Dataset entries
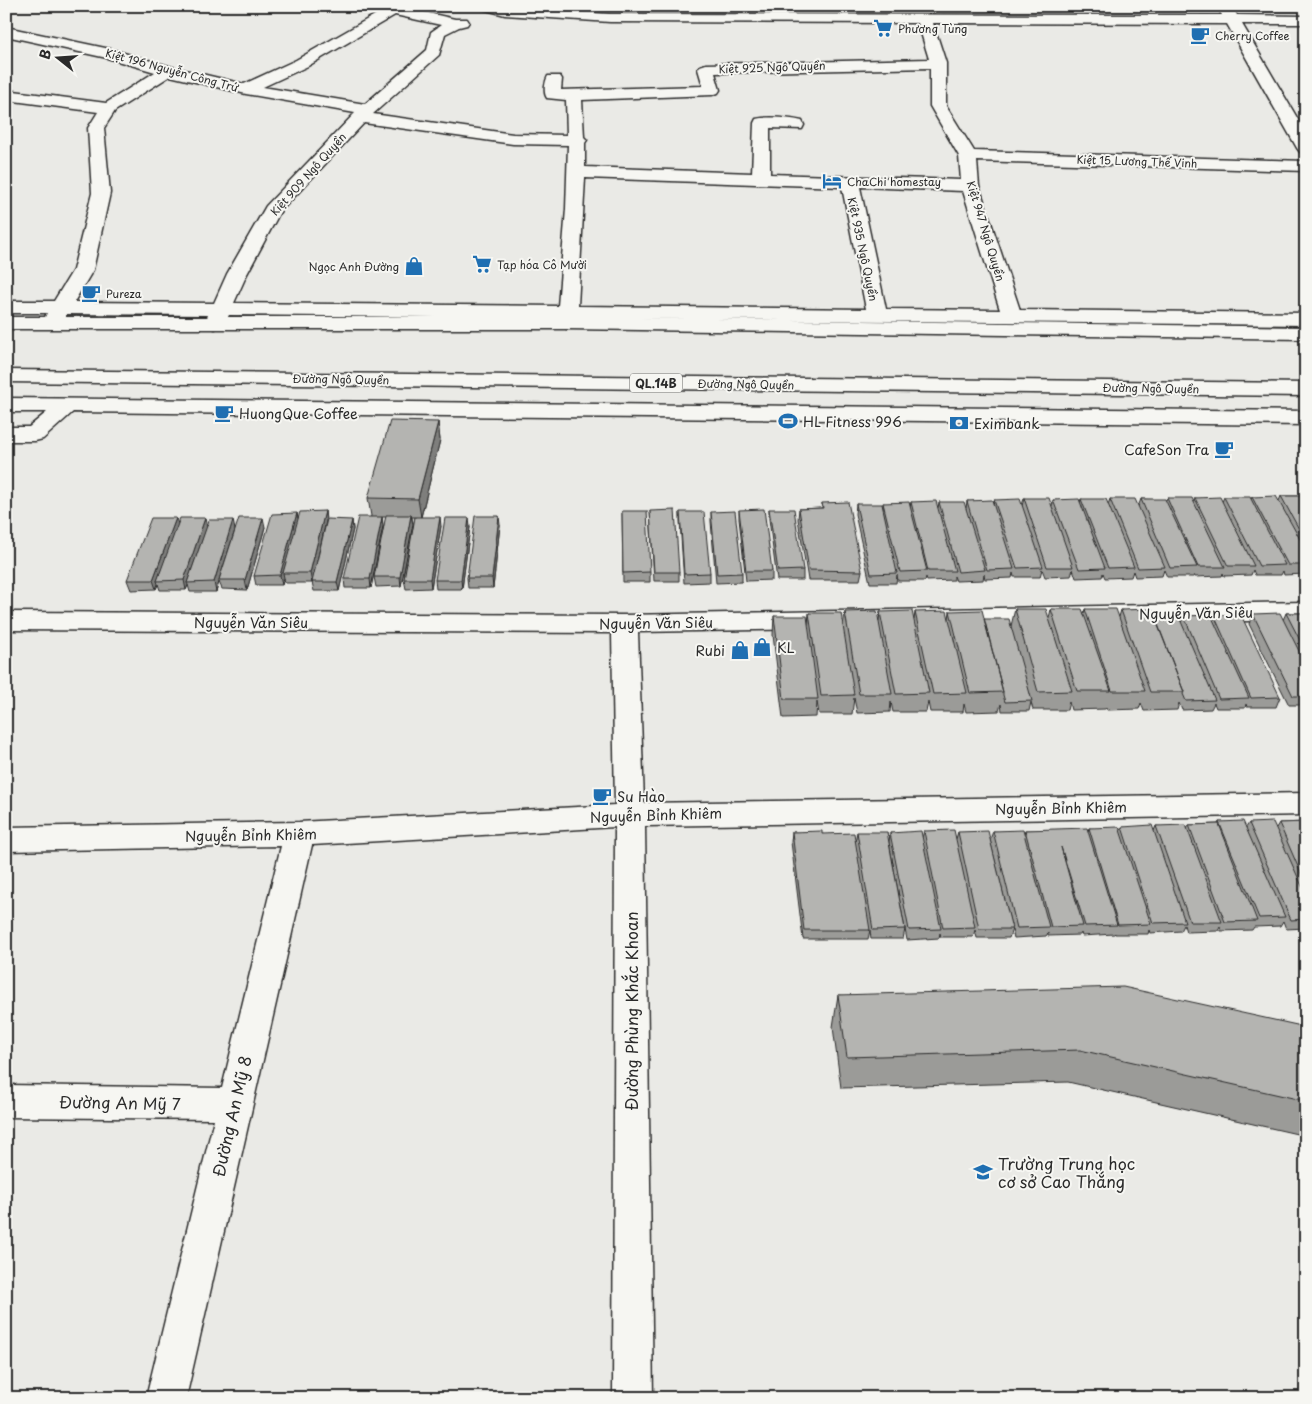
<svg xmlns="http://www.w3.org/2000/svg" width="1312" height="1404" viewBox="0 0 1312 1404" font-family="'Playpen Sans',sans-serif">
<style>
.lines{fill:none;stroke-linecap:round;stroke-linejoin:round}
.minor-casing{stroke:#2b2b2b;stroke-width:3}
.highway-casing{stroke:#2b2b2b;stroke-width:3}
.minor{fill:#f6f6f2;fill-rule:evenodd}
.highway{fill:#f6f6f2;fill-rule:evenodd}
.wall{fill:#9b9b98;stroke:#2b2b2b}
.shaded-wall{fill:#7e7e7c;stroke:#2b2b2b}
.building{fill:#b4b4b1;stroke:#2b2b2b}
.labels{text-anchor:middle;dominant-baseline:central;stroke-width:4;stroke-linejoin:round;paint-order:stroke}
.far-poi-label{font-size:11px;fill:#2b2b2b;stroke:#f6f6f2;text-anchor:start}
.far-street-label{font-size:11px;fill:#2b2b2b;stroke:#f6f6f2}
.shield{fill:#f6f6f2;stroke:#686867;stroke-width:1}
.shield-label{font-size:12px;font-weight:bold;fill:#2b2b2b}
.poi-label{font-size:14px;fill:#2b2b2b;stroke:#f6f6f2;text-anchor:start}
.street-label{font-size:14px;fill:#2b2b2b;stroke:#f6f6f2}
.near-street-label{font-size:16px;fill:#2b2b2b;stroke:#f6f6f2}
.near-poi-label{font-size:16px;fill:#2b2b2b;stroke:#f6f6f2;text-anchor:start}
</style>
<rect width="100%" height="100%" fill="#eaeae6"/>
<filter id="ink" filterUnits="userSpaceOnUse"><feTurbulence type="fractalNoise" baseFrequency=".02" numOctaves="2"/><feDisplacementMap in="SourceGraphic" scale="10" xChannelSelector="R" yChannelSelector="G"/><feConvolveMatrix kernelMatrix="1 2 1 2 8 2 1 2 1" color-interpolation-filters="sRGB"/></filter>
<g filter="url(#ink)">
<g class="lines">
<g class="minor-casing">
<path id="minor" d="M366,6H407L406,8L455,19H467L469,22L467,25L459,27L445,34L439,55L373,114L513,134L567,135L566,100L547,98C543,93 545,81 548,76H560L562,79L561,90L703,86L698,69L700,66L706,64L929,59L918,23L610,22L505,15L482,9L480,6L610,14L1222,15L1217,6H1231L1237,15L1306,16V24H1242L1306,133V153L1300,152L1297,148L1227,24L933,23L946,63V106L974,151L1306,161V171L977,161L979,186L1020,310L1306,313V325L578,318L574,327L567,329L560,327L557,323V318L229,315L222,327L215,329L208,327L205,323L208,315L67,314L61,323L54,325L47,323L44,319L47,313H6V301H54L73,270L92,193L88,128L98,112L6,100V90L106,103L155,72L107,58L6,36V27L110,49L172,67L244,84L296,60L380,12L368,9ZM395,15L441,25L431,32L427,50L365,104L263,87L308,66ZM930,68V106L959,156L961,180L770,174V128L802,129L804,125L802,121C789,118 769,116 756,119L754,123L752,173L585,167V143L587,140L584,137L582,100L712,95L718,93L720,90L715,73ZM170,76L246,94L355,113L266,206L227,274L214,303L74,302L93,270L110,193L104,128L115,111ZM364,123L513,144L568,145L566,209L558,306L234,303L247,274L280,212ZM585,178L842,187L866,309L578,306ZM860,187L963,191L1000,310L886,309Z
M6,398L1306,411V425L73,412L43,439L35,441H6V427H29L47,412H6Z
M1306,602V620L638,632L644,803L1306,793V815L645,826L653,1398H613L615,827L312,845L186,1398H146L214,1119L6,1117V1085L222,1088L281,846L6,851V827L299,822L615,805L612,633L6,630V612L625,615Z"/>
</g>
<g class="highway-casing">
<path id="highway" d="M6,317H567L1306,327V339L567,329H6Z
M6,370L1306,383V396L6,382Z"/>
</g>
<use href="#minor" class="minor"/>
<use href="#highway" class="highway"/>
</g>
<path class="wall" d="M438,422L440,440L421,517L441,526L431,588L406,589L404,579L415,517H412L413,524L401,586L376,587L374,577L386,517H382L383,526L371,588H345L344,579L371,516L368,498Z
M1281,496H1306V574L1284,575L1283,571L1281,575H1255L1253,570L1251,575L1224,576L1223,573L1222,576L1195,577L1194,575V577H1167L1164,570L1162,576L1135,577L1133,571L1131,577L1105,578L1103,573L1102,577L1076,578L1073,569L1071,576L1045,577L1042,569L1040,577H1014L1013,573L1012,578L985,579L984,574L983,580L956,581L954,576V580L927,581L926,577L925,581H898L897,575L896,583H870L855,514L856,504L883,509V503L910,508L911,502L938,508L939,502L966,508L967,501L993,505L994,500L1022,506L1024,498L1052,506L1053,500L1080,503L1081,499L1108,505L1110,499L1138,507L1141,499L1166,500L1167,498L1194,502L1195,498L1222,502L1224,497L1251,499L1252,497L1279,501Z
M822,503L862,571L860,580H808L798,519L799,509L822,508Z
M769,509L803,570V580H777L769,519Z
M739,510L772,571V580L746,581L739,519Z
M325,511L326,521L312,583H285L284,578L282,585H256L254,576L297,513L298,520Z
M622,511L650,572V582H623Z
M650,511L679,572V581H654Z
M680,512L710,573V582L684,583L680,521Z
M711,512L742,573V582L716,583L711,521Z
M352,520L353,529L339,591H314L312,582Z
M178,524L235,529L265,527L247,590L222,589L219,582L216,592H190L188,585L186,590H160L158,584L156,589L131,590L127,580Z
M500,525L493,588H468L467,578Z
M470,527L462,589H436L435,580Z
M1015,609L1049,618L1051,609L1084,613L1085,609L1119,617L1121,610L1155,618L1181,622L1184,616L1213,618L1214,615L1280,697L1276,707H1247L1246,704L1245,708H1216L1214,703L1211,709L1182,710L1179,703L1177,710L1144,711L1141,703L1139,709L1107,710L1106,707L1105,709L1071,710L1069,702L1067,710H1033L1031,702L1029,711H1002L1001,704L999,711L966,712L964,704L963,712H930L928,702L926,712H893L891,702L890,712L857,713L854,698L852,714H819L817,702L816,717L783,718L773,635L774,616L808,625L809,613L843,626L845,612L879,621L880,612L914,620L915,612L949,619L950,611L1011,626Z
M1286,613H1306V705H1289L1249,624L1253,614L1283,620Z
M1219,822L1246,828L1249,823L1276,828L1279,823L1306,822V928L1286,929L1283,921L1280,926L1255,927H1254L1252,930L1221,931L1220,927L1218,931L1186,932L1184,925L1181,931L1150,933L1149,930L1148,934H1115V933L1114,934L1082,936L1081,933L1080,935L1048,936V933L1046,936L1014,938L990,840L993,831L1024,834L1025,830L1088,831L1089,828L1120,831L1122,827L1154,831L1156,826L1187,829L1189,825L1218,824Z
M924,831L956,839L958,832L1012,929L1009,938H977L975,930L973,937H941L940,933L939,938L907,940L889,842L890,833L922,838Z
M792,832L822,834L855,842L857,832L905,929L903,939H871L870,930L868,939H803L791,842Z
M838,995L1306,1027V1136L1068,1082L841,1088L833,1027Z"/>
<path class="shaded-wall" d="M438,422L440,440L421,517L418,499Z
M325,511L326,521L312,583L310,573Z
M297,513L299,523L283,573L284,578L282,585L280,575Z
M411,515L413,524L401,586L400,577Z
M499,516L500,525L493,588L492,578Z
M382,517L383,526L371,588L370,579Z
M440,517L441,526L431,588L430,579Z
M176,518L179,527L157,581L158,584L156,589L153,580Z
M205,518L207,527L187,583L188,585L186,590L184,580Z
M263,518L265,527L247,590L245,580Z
M469,518L470,527L462,589L461,580Z
M233,520L235,530L219,580V582L216,592L214,582Z
M352,520L353,529L339,591L337,582Z"/>
<path class="building" d="M390,421L438,422L418,499L368,498Z
M1276,496L1306,550V565H1288L1252,497Z
M1281,496H1306V542Z
M1220,497L1254,566H1228L1195,498Z
M1224,497H1250L1285,565L1259,566Z
M1024,498H1049L1073,567H1047Z
M1167,498H1192L1225,567H1198Z
M1020,499L1043,567L1017,568L994,500Z
M1079,499L1105,568L1079,569L1053,500Z
M1081,499H1106L1134,567L1108,568Z
M1110,499H1135L1165,567L1138,568Z
M1141,499H1165L1197,567L1170,568Z
M992,500L1014,569L987,570L967,501Z
M936,501L955,571H928L911,502Z
M848,502L862,571L809,570L799,509L823,508L822,503Z
M909,502L927,571L900,572L883,503Z
M939,502H964L985,570L958,572Z
M856,504H882L897,573L871,574Z
M764,509L772,571H746L739,510Z
M769,509H794L803,570L778,571Z
M675,510L679,572H654L650,511Z
M325,511L310,573H283L300,512Z
M622,511H647L650,572L623,573Z
M735,511L742,573L717,574L711,512Z
M680,512H704L710,573L684,574Z
M297,513L280,575L254,576L272,514Z
M386,515H411L400,577H374Z
M475,516H499L492,578H467Z
M358,517H382L370,579H344Z
M415,517H440L430,579H404Z
M151,518H176L153,580H127Z
M180,518H205L184,580L157,581Z
M239,518H263L245,580H219Z
M445,518H469L461,580H435Z
M327,519L352,520L337,582H312Z
M209,520H233L214,582L187,583Z
M1015,609H1046L1072,691L1038,692Z
M1051,609H1082L1111,691H1077Z
M1085,609H1116L1145,691H1112Z
M1152,609L1184,692H1150L1121,610Z
M982,610L1003,692L970,693L950,611Z
M877,611L892,694H859L845,612Z
M912,611L929,693L896,694L880,612Z
M947,611L967,693L933,694L915,612Z
M809,613H841L854,695L821,696Z
M1280,613L1306,665V696H1293L1253,614Z
M1286,613H1306V652Z
M1211,615L1249,698L1219,699L1184,616Z
M1214,615H1241L1280,697L1251,698Z
M774,616H807L818,699H784Z
M1179,617L1215,700L1186,701L1183,694L1184,692L1155,618Z
M984,619H1009L1032,701L1005,702L1003,695V692Z
M1243,821L1285,917L1259,918L1219,822Z
M1273,822L1306,895V919L1291,920L1249,823Z
M1306,822V885L1279,823Z
M1219,824L1257,921L1225,922L1189,825Z
M1152,825L1185,922L1153,923L1122,827Z
M1186,825L1222,922H1190L1156,826Z
M1119,827L1151,924L1118,925L1089,828Z
M1087,828L1117,925L1085,926L1061,847L1083,926L1051,927L1025,830Z
M954,830L975,927L943,928L924,831Z
M1023,830L1049,927L1017,928L993,831Z
M822,831V834L854,833L870,930H804L792,832Z
M921,831L941,929L909,930L890,833Z
M988,831L1012,929H979L958,832Z
M857,832H887L905,929L873,930Z
M1123,987L1306,1027V1101L1080,1050L847,1057L838,995Z"/>
</g>
<defs>
<g id="supermarket-bare" transform="scale(1.5)"><path d="M-6-5.5h2.5l.6 2H6L4.5 2H-2.5L-4.4-4H-6ZM-1.5 3.2a1.3 1.3 0 1 0 .1 0ZM3 3.2a1.3 1.3 0 1 0 .1 0Z" fill="#1f6fb2" stroke="#f6f6f2" stroke-width="2.5" paint-order="stroke"/></g>
<g id="cafe-bare" transform="scale(1.5)"><path d="M-5.5-4.5H6V0H3Q3 3.5 0 3.5H-2.5Q-5.5 3.5-5.5 0ZM3-3.2v2h1.7v-2ZM-6 4.5H4V6H-6Z" fill="#1f6fb2" stroke="#f6f6f2" stroke-width="2.5" paint-order="stroke"/></g>
<g id="hotel-bare" transform="scale(1.5)"><path d="M-6-4.5h1.5V1H6V5H4.5V3h-9V5H-6ZM-4 0a1.8 1.8 0 1 1 3.6 0ZM.5 0V-2.5h3Q6-2.5 6 0Z" fill="#1f6fb2" stroke="#f6f6f2" stroke-width="2.5" paint-order="stroke"/></g>
<g id="shop-bare" transform="scale(1.5)"><path d="M-5-2.5h2.3a2.7 3.5 0 0 1 5.4 0H5L5.5 6h-11ZM-1.5-2.5h3a1.5 2.3 0 0 0-3 0Z" fill="#1f6fb2" stroke="#f6f6f2" stroke-width="2.5" paint-order="stroke"/></g>
<g id="stadium-bare" transform="scale(1.5)"><path d="M0-5a6.5 5 0 1 0 0 10a6.5 5 0 1 0 0-10ZM-3.5-1.8h7v3.6h-7Z" fill="#1f6fb2" stroke="#f6f6f2" stroke-width="2.5" paint-order="stroke"/></g>
<g id="bank-bare" transform="scale(1.5)"><path d="M-6-4H6V4H-6ZM0-2.3a2.3 2.3 0 1 0 0 4.6a2.3 2.3 0 1 0 0-4.6Z" fill="#1f6fb2" stroke="#f6f6f2" stroke-width="2.5" paint-order="stroke"/></g>
<g id="school-bare" transform="scale(1.5)"><path d="M0-5L7-2L0 1L-7-2ZM-4 1L0 2.5L4 1V4Q0 6-4 4Z" fill="#1f6fb2" stroke="#f6f6f2" stroke-width="2.5" paint-order="stroke"/></g>
</defs>
<g fill-rule="evenodd">
<use href="#supermarket-bare" x="883" y="28"/>
<use href="#cafe-bare" x="1200" y="35"/>
<use href="#hotel-bare" x="832" y="181"/>
<use href="#supermarket-bare" x="482" y="264"/>
<use href="#shop-bare" x="414" y="266"/>
<use href="#cafe-bare" x="91" y="293"/>
<use href="#cafe-bare" x="224" y="413"/>
<use href="#stadium-bare" x="788" y="421"/>
<use href="#bank-bare" x="959" y="423"/>
<use href="#cafe-bare" x="1224" y="449"/>
<use href="#shop-bare" x="762" y="647"/>
<use href="#shop-bare" x="740" y="650"/>
<use href="#cafe-bare" x="602" y="796"/>
<use href="#school-bare" x="983" y="1172"/>
</g>
<g class="labels">
<g class="far-poi-label">
<text x="898" y="28">Phương Tùng</text>
<text x="1215" y="35">Cherry Coffee</text>
<text x="847" y="181">ChaChi homestay</text>
<text x="497" y="264">Tạp hóa Cô Mười</text>
<text x="399" y="266" text-anchor="end">Ngọc Anh Đường</text>
<text x="106" y="293">Pureza</text>
</g>
<g class="far-street-label">
<text transform="translate(772 67) rotate(-2)">Kiệt 925 Ngô Quyền</text>
<text transform="translate(172 70) rotate(15)">Kiệt 196 Nguyễn Công Trứ</text>
<text transform="translate(1137 161) rotate(2)">Kiệt 15 Lương Thế Vinh</text>
<text transform="translate(308 174) rotate(-48)">Kiệt 909 Ngô Quyền</text>
<text transform="translate(986 231) rotate(73)">Kiệt 947 Ngô Quyền</text>
<text transform="translate(863 249) rotate(78)">Kiệt 935 Ngô Quyền</text>
<text transform="translate(341 379) rotate(1)">Đường Ngô Quyền</text>
<text transform="translate(746 384) rotate(1)">Đường Ngô Quyền</text>
<text transform="translate(1151 388) rotate(1)">Đường Ngô Quyền</text>
</g>
<rect class="shield" x="630" y="373.5" width="52" height="19" rx="4"/>
<g class="shield-label">
<text x="656" y="383">QL.14B</text>
</g>
<g class="poi-label">
<text x="239" y="413">HuongQue Coffee</text>
<text x="803" y="421">HL Fitness 996</text>
<text x="974" y="423">Eximbank</text>
<text x="1209" y="449" text-anchor="end">CafeSon Tra</text>
<text x="777" y="647">KL</text>
<text x="725" y="650" text-anchor="end">Rubi</text>
<text x="617" y="796">Su Hào</text>
</g>
<g class="street-label">
<text transform="translate(1196 613) rotate(-1)">Nguyễn Văn Siêu</text>
<text x="251" y="622">Nguyễn Văn Siêu</text>
<text transform="translate(656 623) rotate(-1)">Nguyễn Văn Siêu</text>
<text transform="translate(1061 808) rotate(-1)">Nguyễn Bỉnh Khiêm</text>
<text transform="translate(656 815) rotate(-2)">Nguyễn Bỉnh Khiêm</text>
<text transform="translate(251 835) rotate(-1)">Nguyễn Bỉnh Khiêm</text>
</g>
<g class="near-street-label">
<text transform="translate(631 1011) rotate(-90)">Đường Phùng Khắc Khoan</text>
<text transform="translate(120 1102) rotate(1)">Đường An Mỹ 7</text>
<text transform="translate(231 1116) rotate(-77)">Đường An Mỹ 8</text>
</g>
<g class="near-poi-label">
<text x="998" y="1163">Trường Trung học<tspan x="998" dy="18">cơ sở Cao Thắng</tspan></text>
</g>
</g>
<rect width="1312" height="1404" fill="none" stroke="#f6f6f2" stroke-width="25"/>
<rect x="12" y="12" width="1287" height="1379" fill="none" stroke="#2b2b2b" stroke-width="2" filter="url(#ink)"/>
<g transform="translate(58 58) rotate(287)" stroke="#f6f6f2" stroke-width="4" paint-order="stroke">
<path d="M0-4L9 19L0 12L-9 19Z" fill="#2b2b2b"/>
<text y="-8" font-size="14" font-weight="bold" text-anchor="middle" fill="#2b2b2b">B</text>
</g>
</svg>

◆ **Work item**:
Would you copy out each line of the records above where the word "near" occurs?

◆ **Result**:
.near-street-label{font-size:16px;fill:#2b2b2b;stroke:#f6f6f2}
.near-poi-label{font-size:16px;fill:#2b2b2b;stroke:#f6f6f2;text-anchor:start}
<g class="near-street-label">
<g class="near-poi-label">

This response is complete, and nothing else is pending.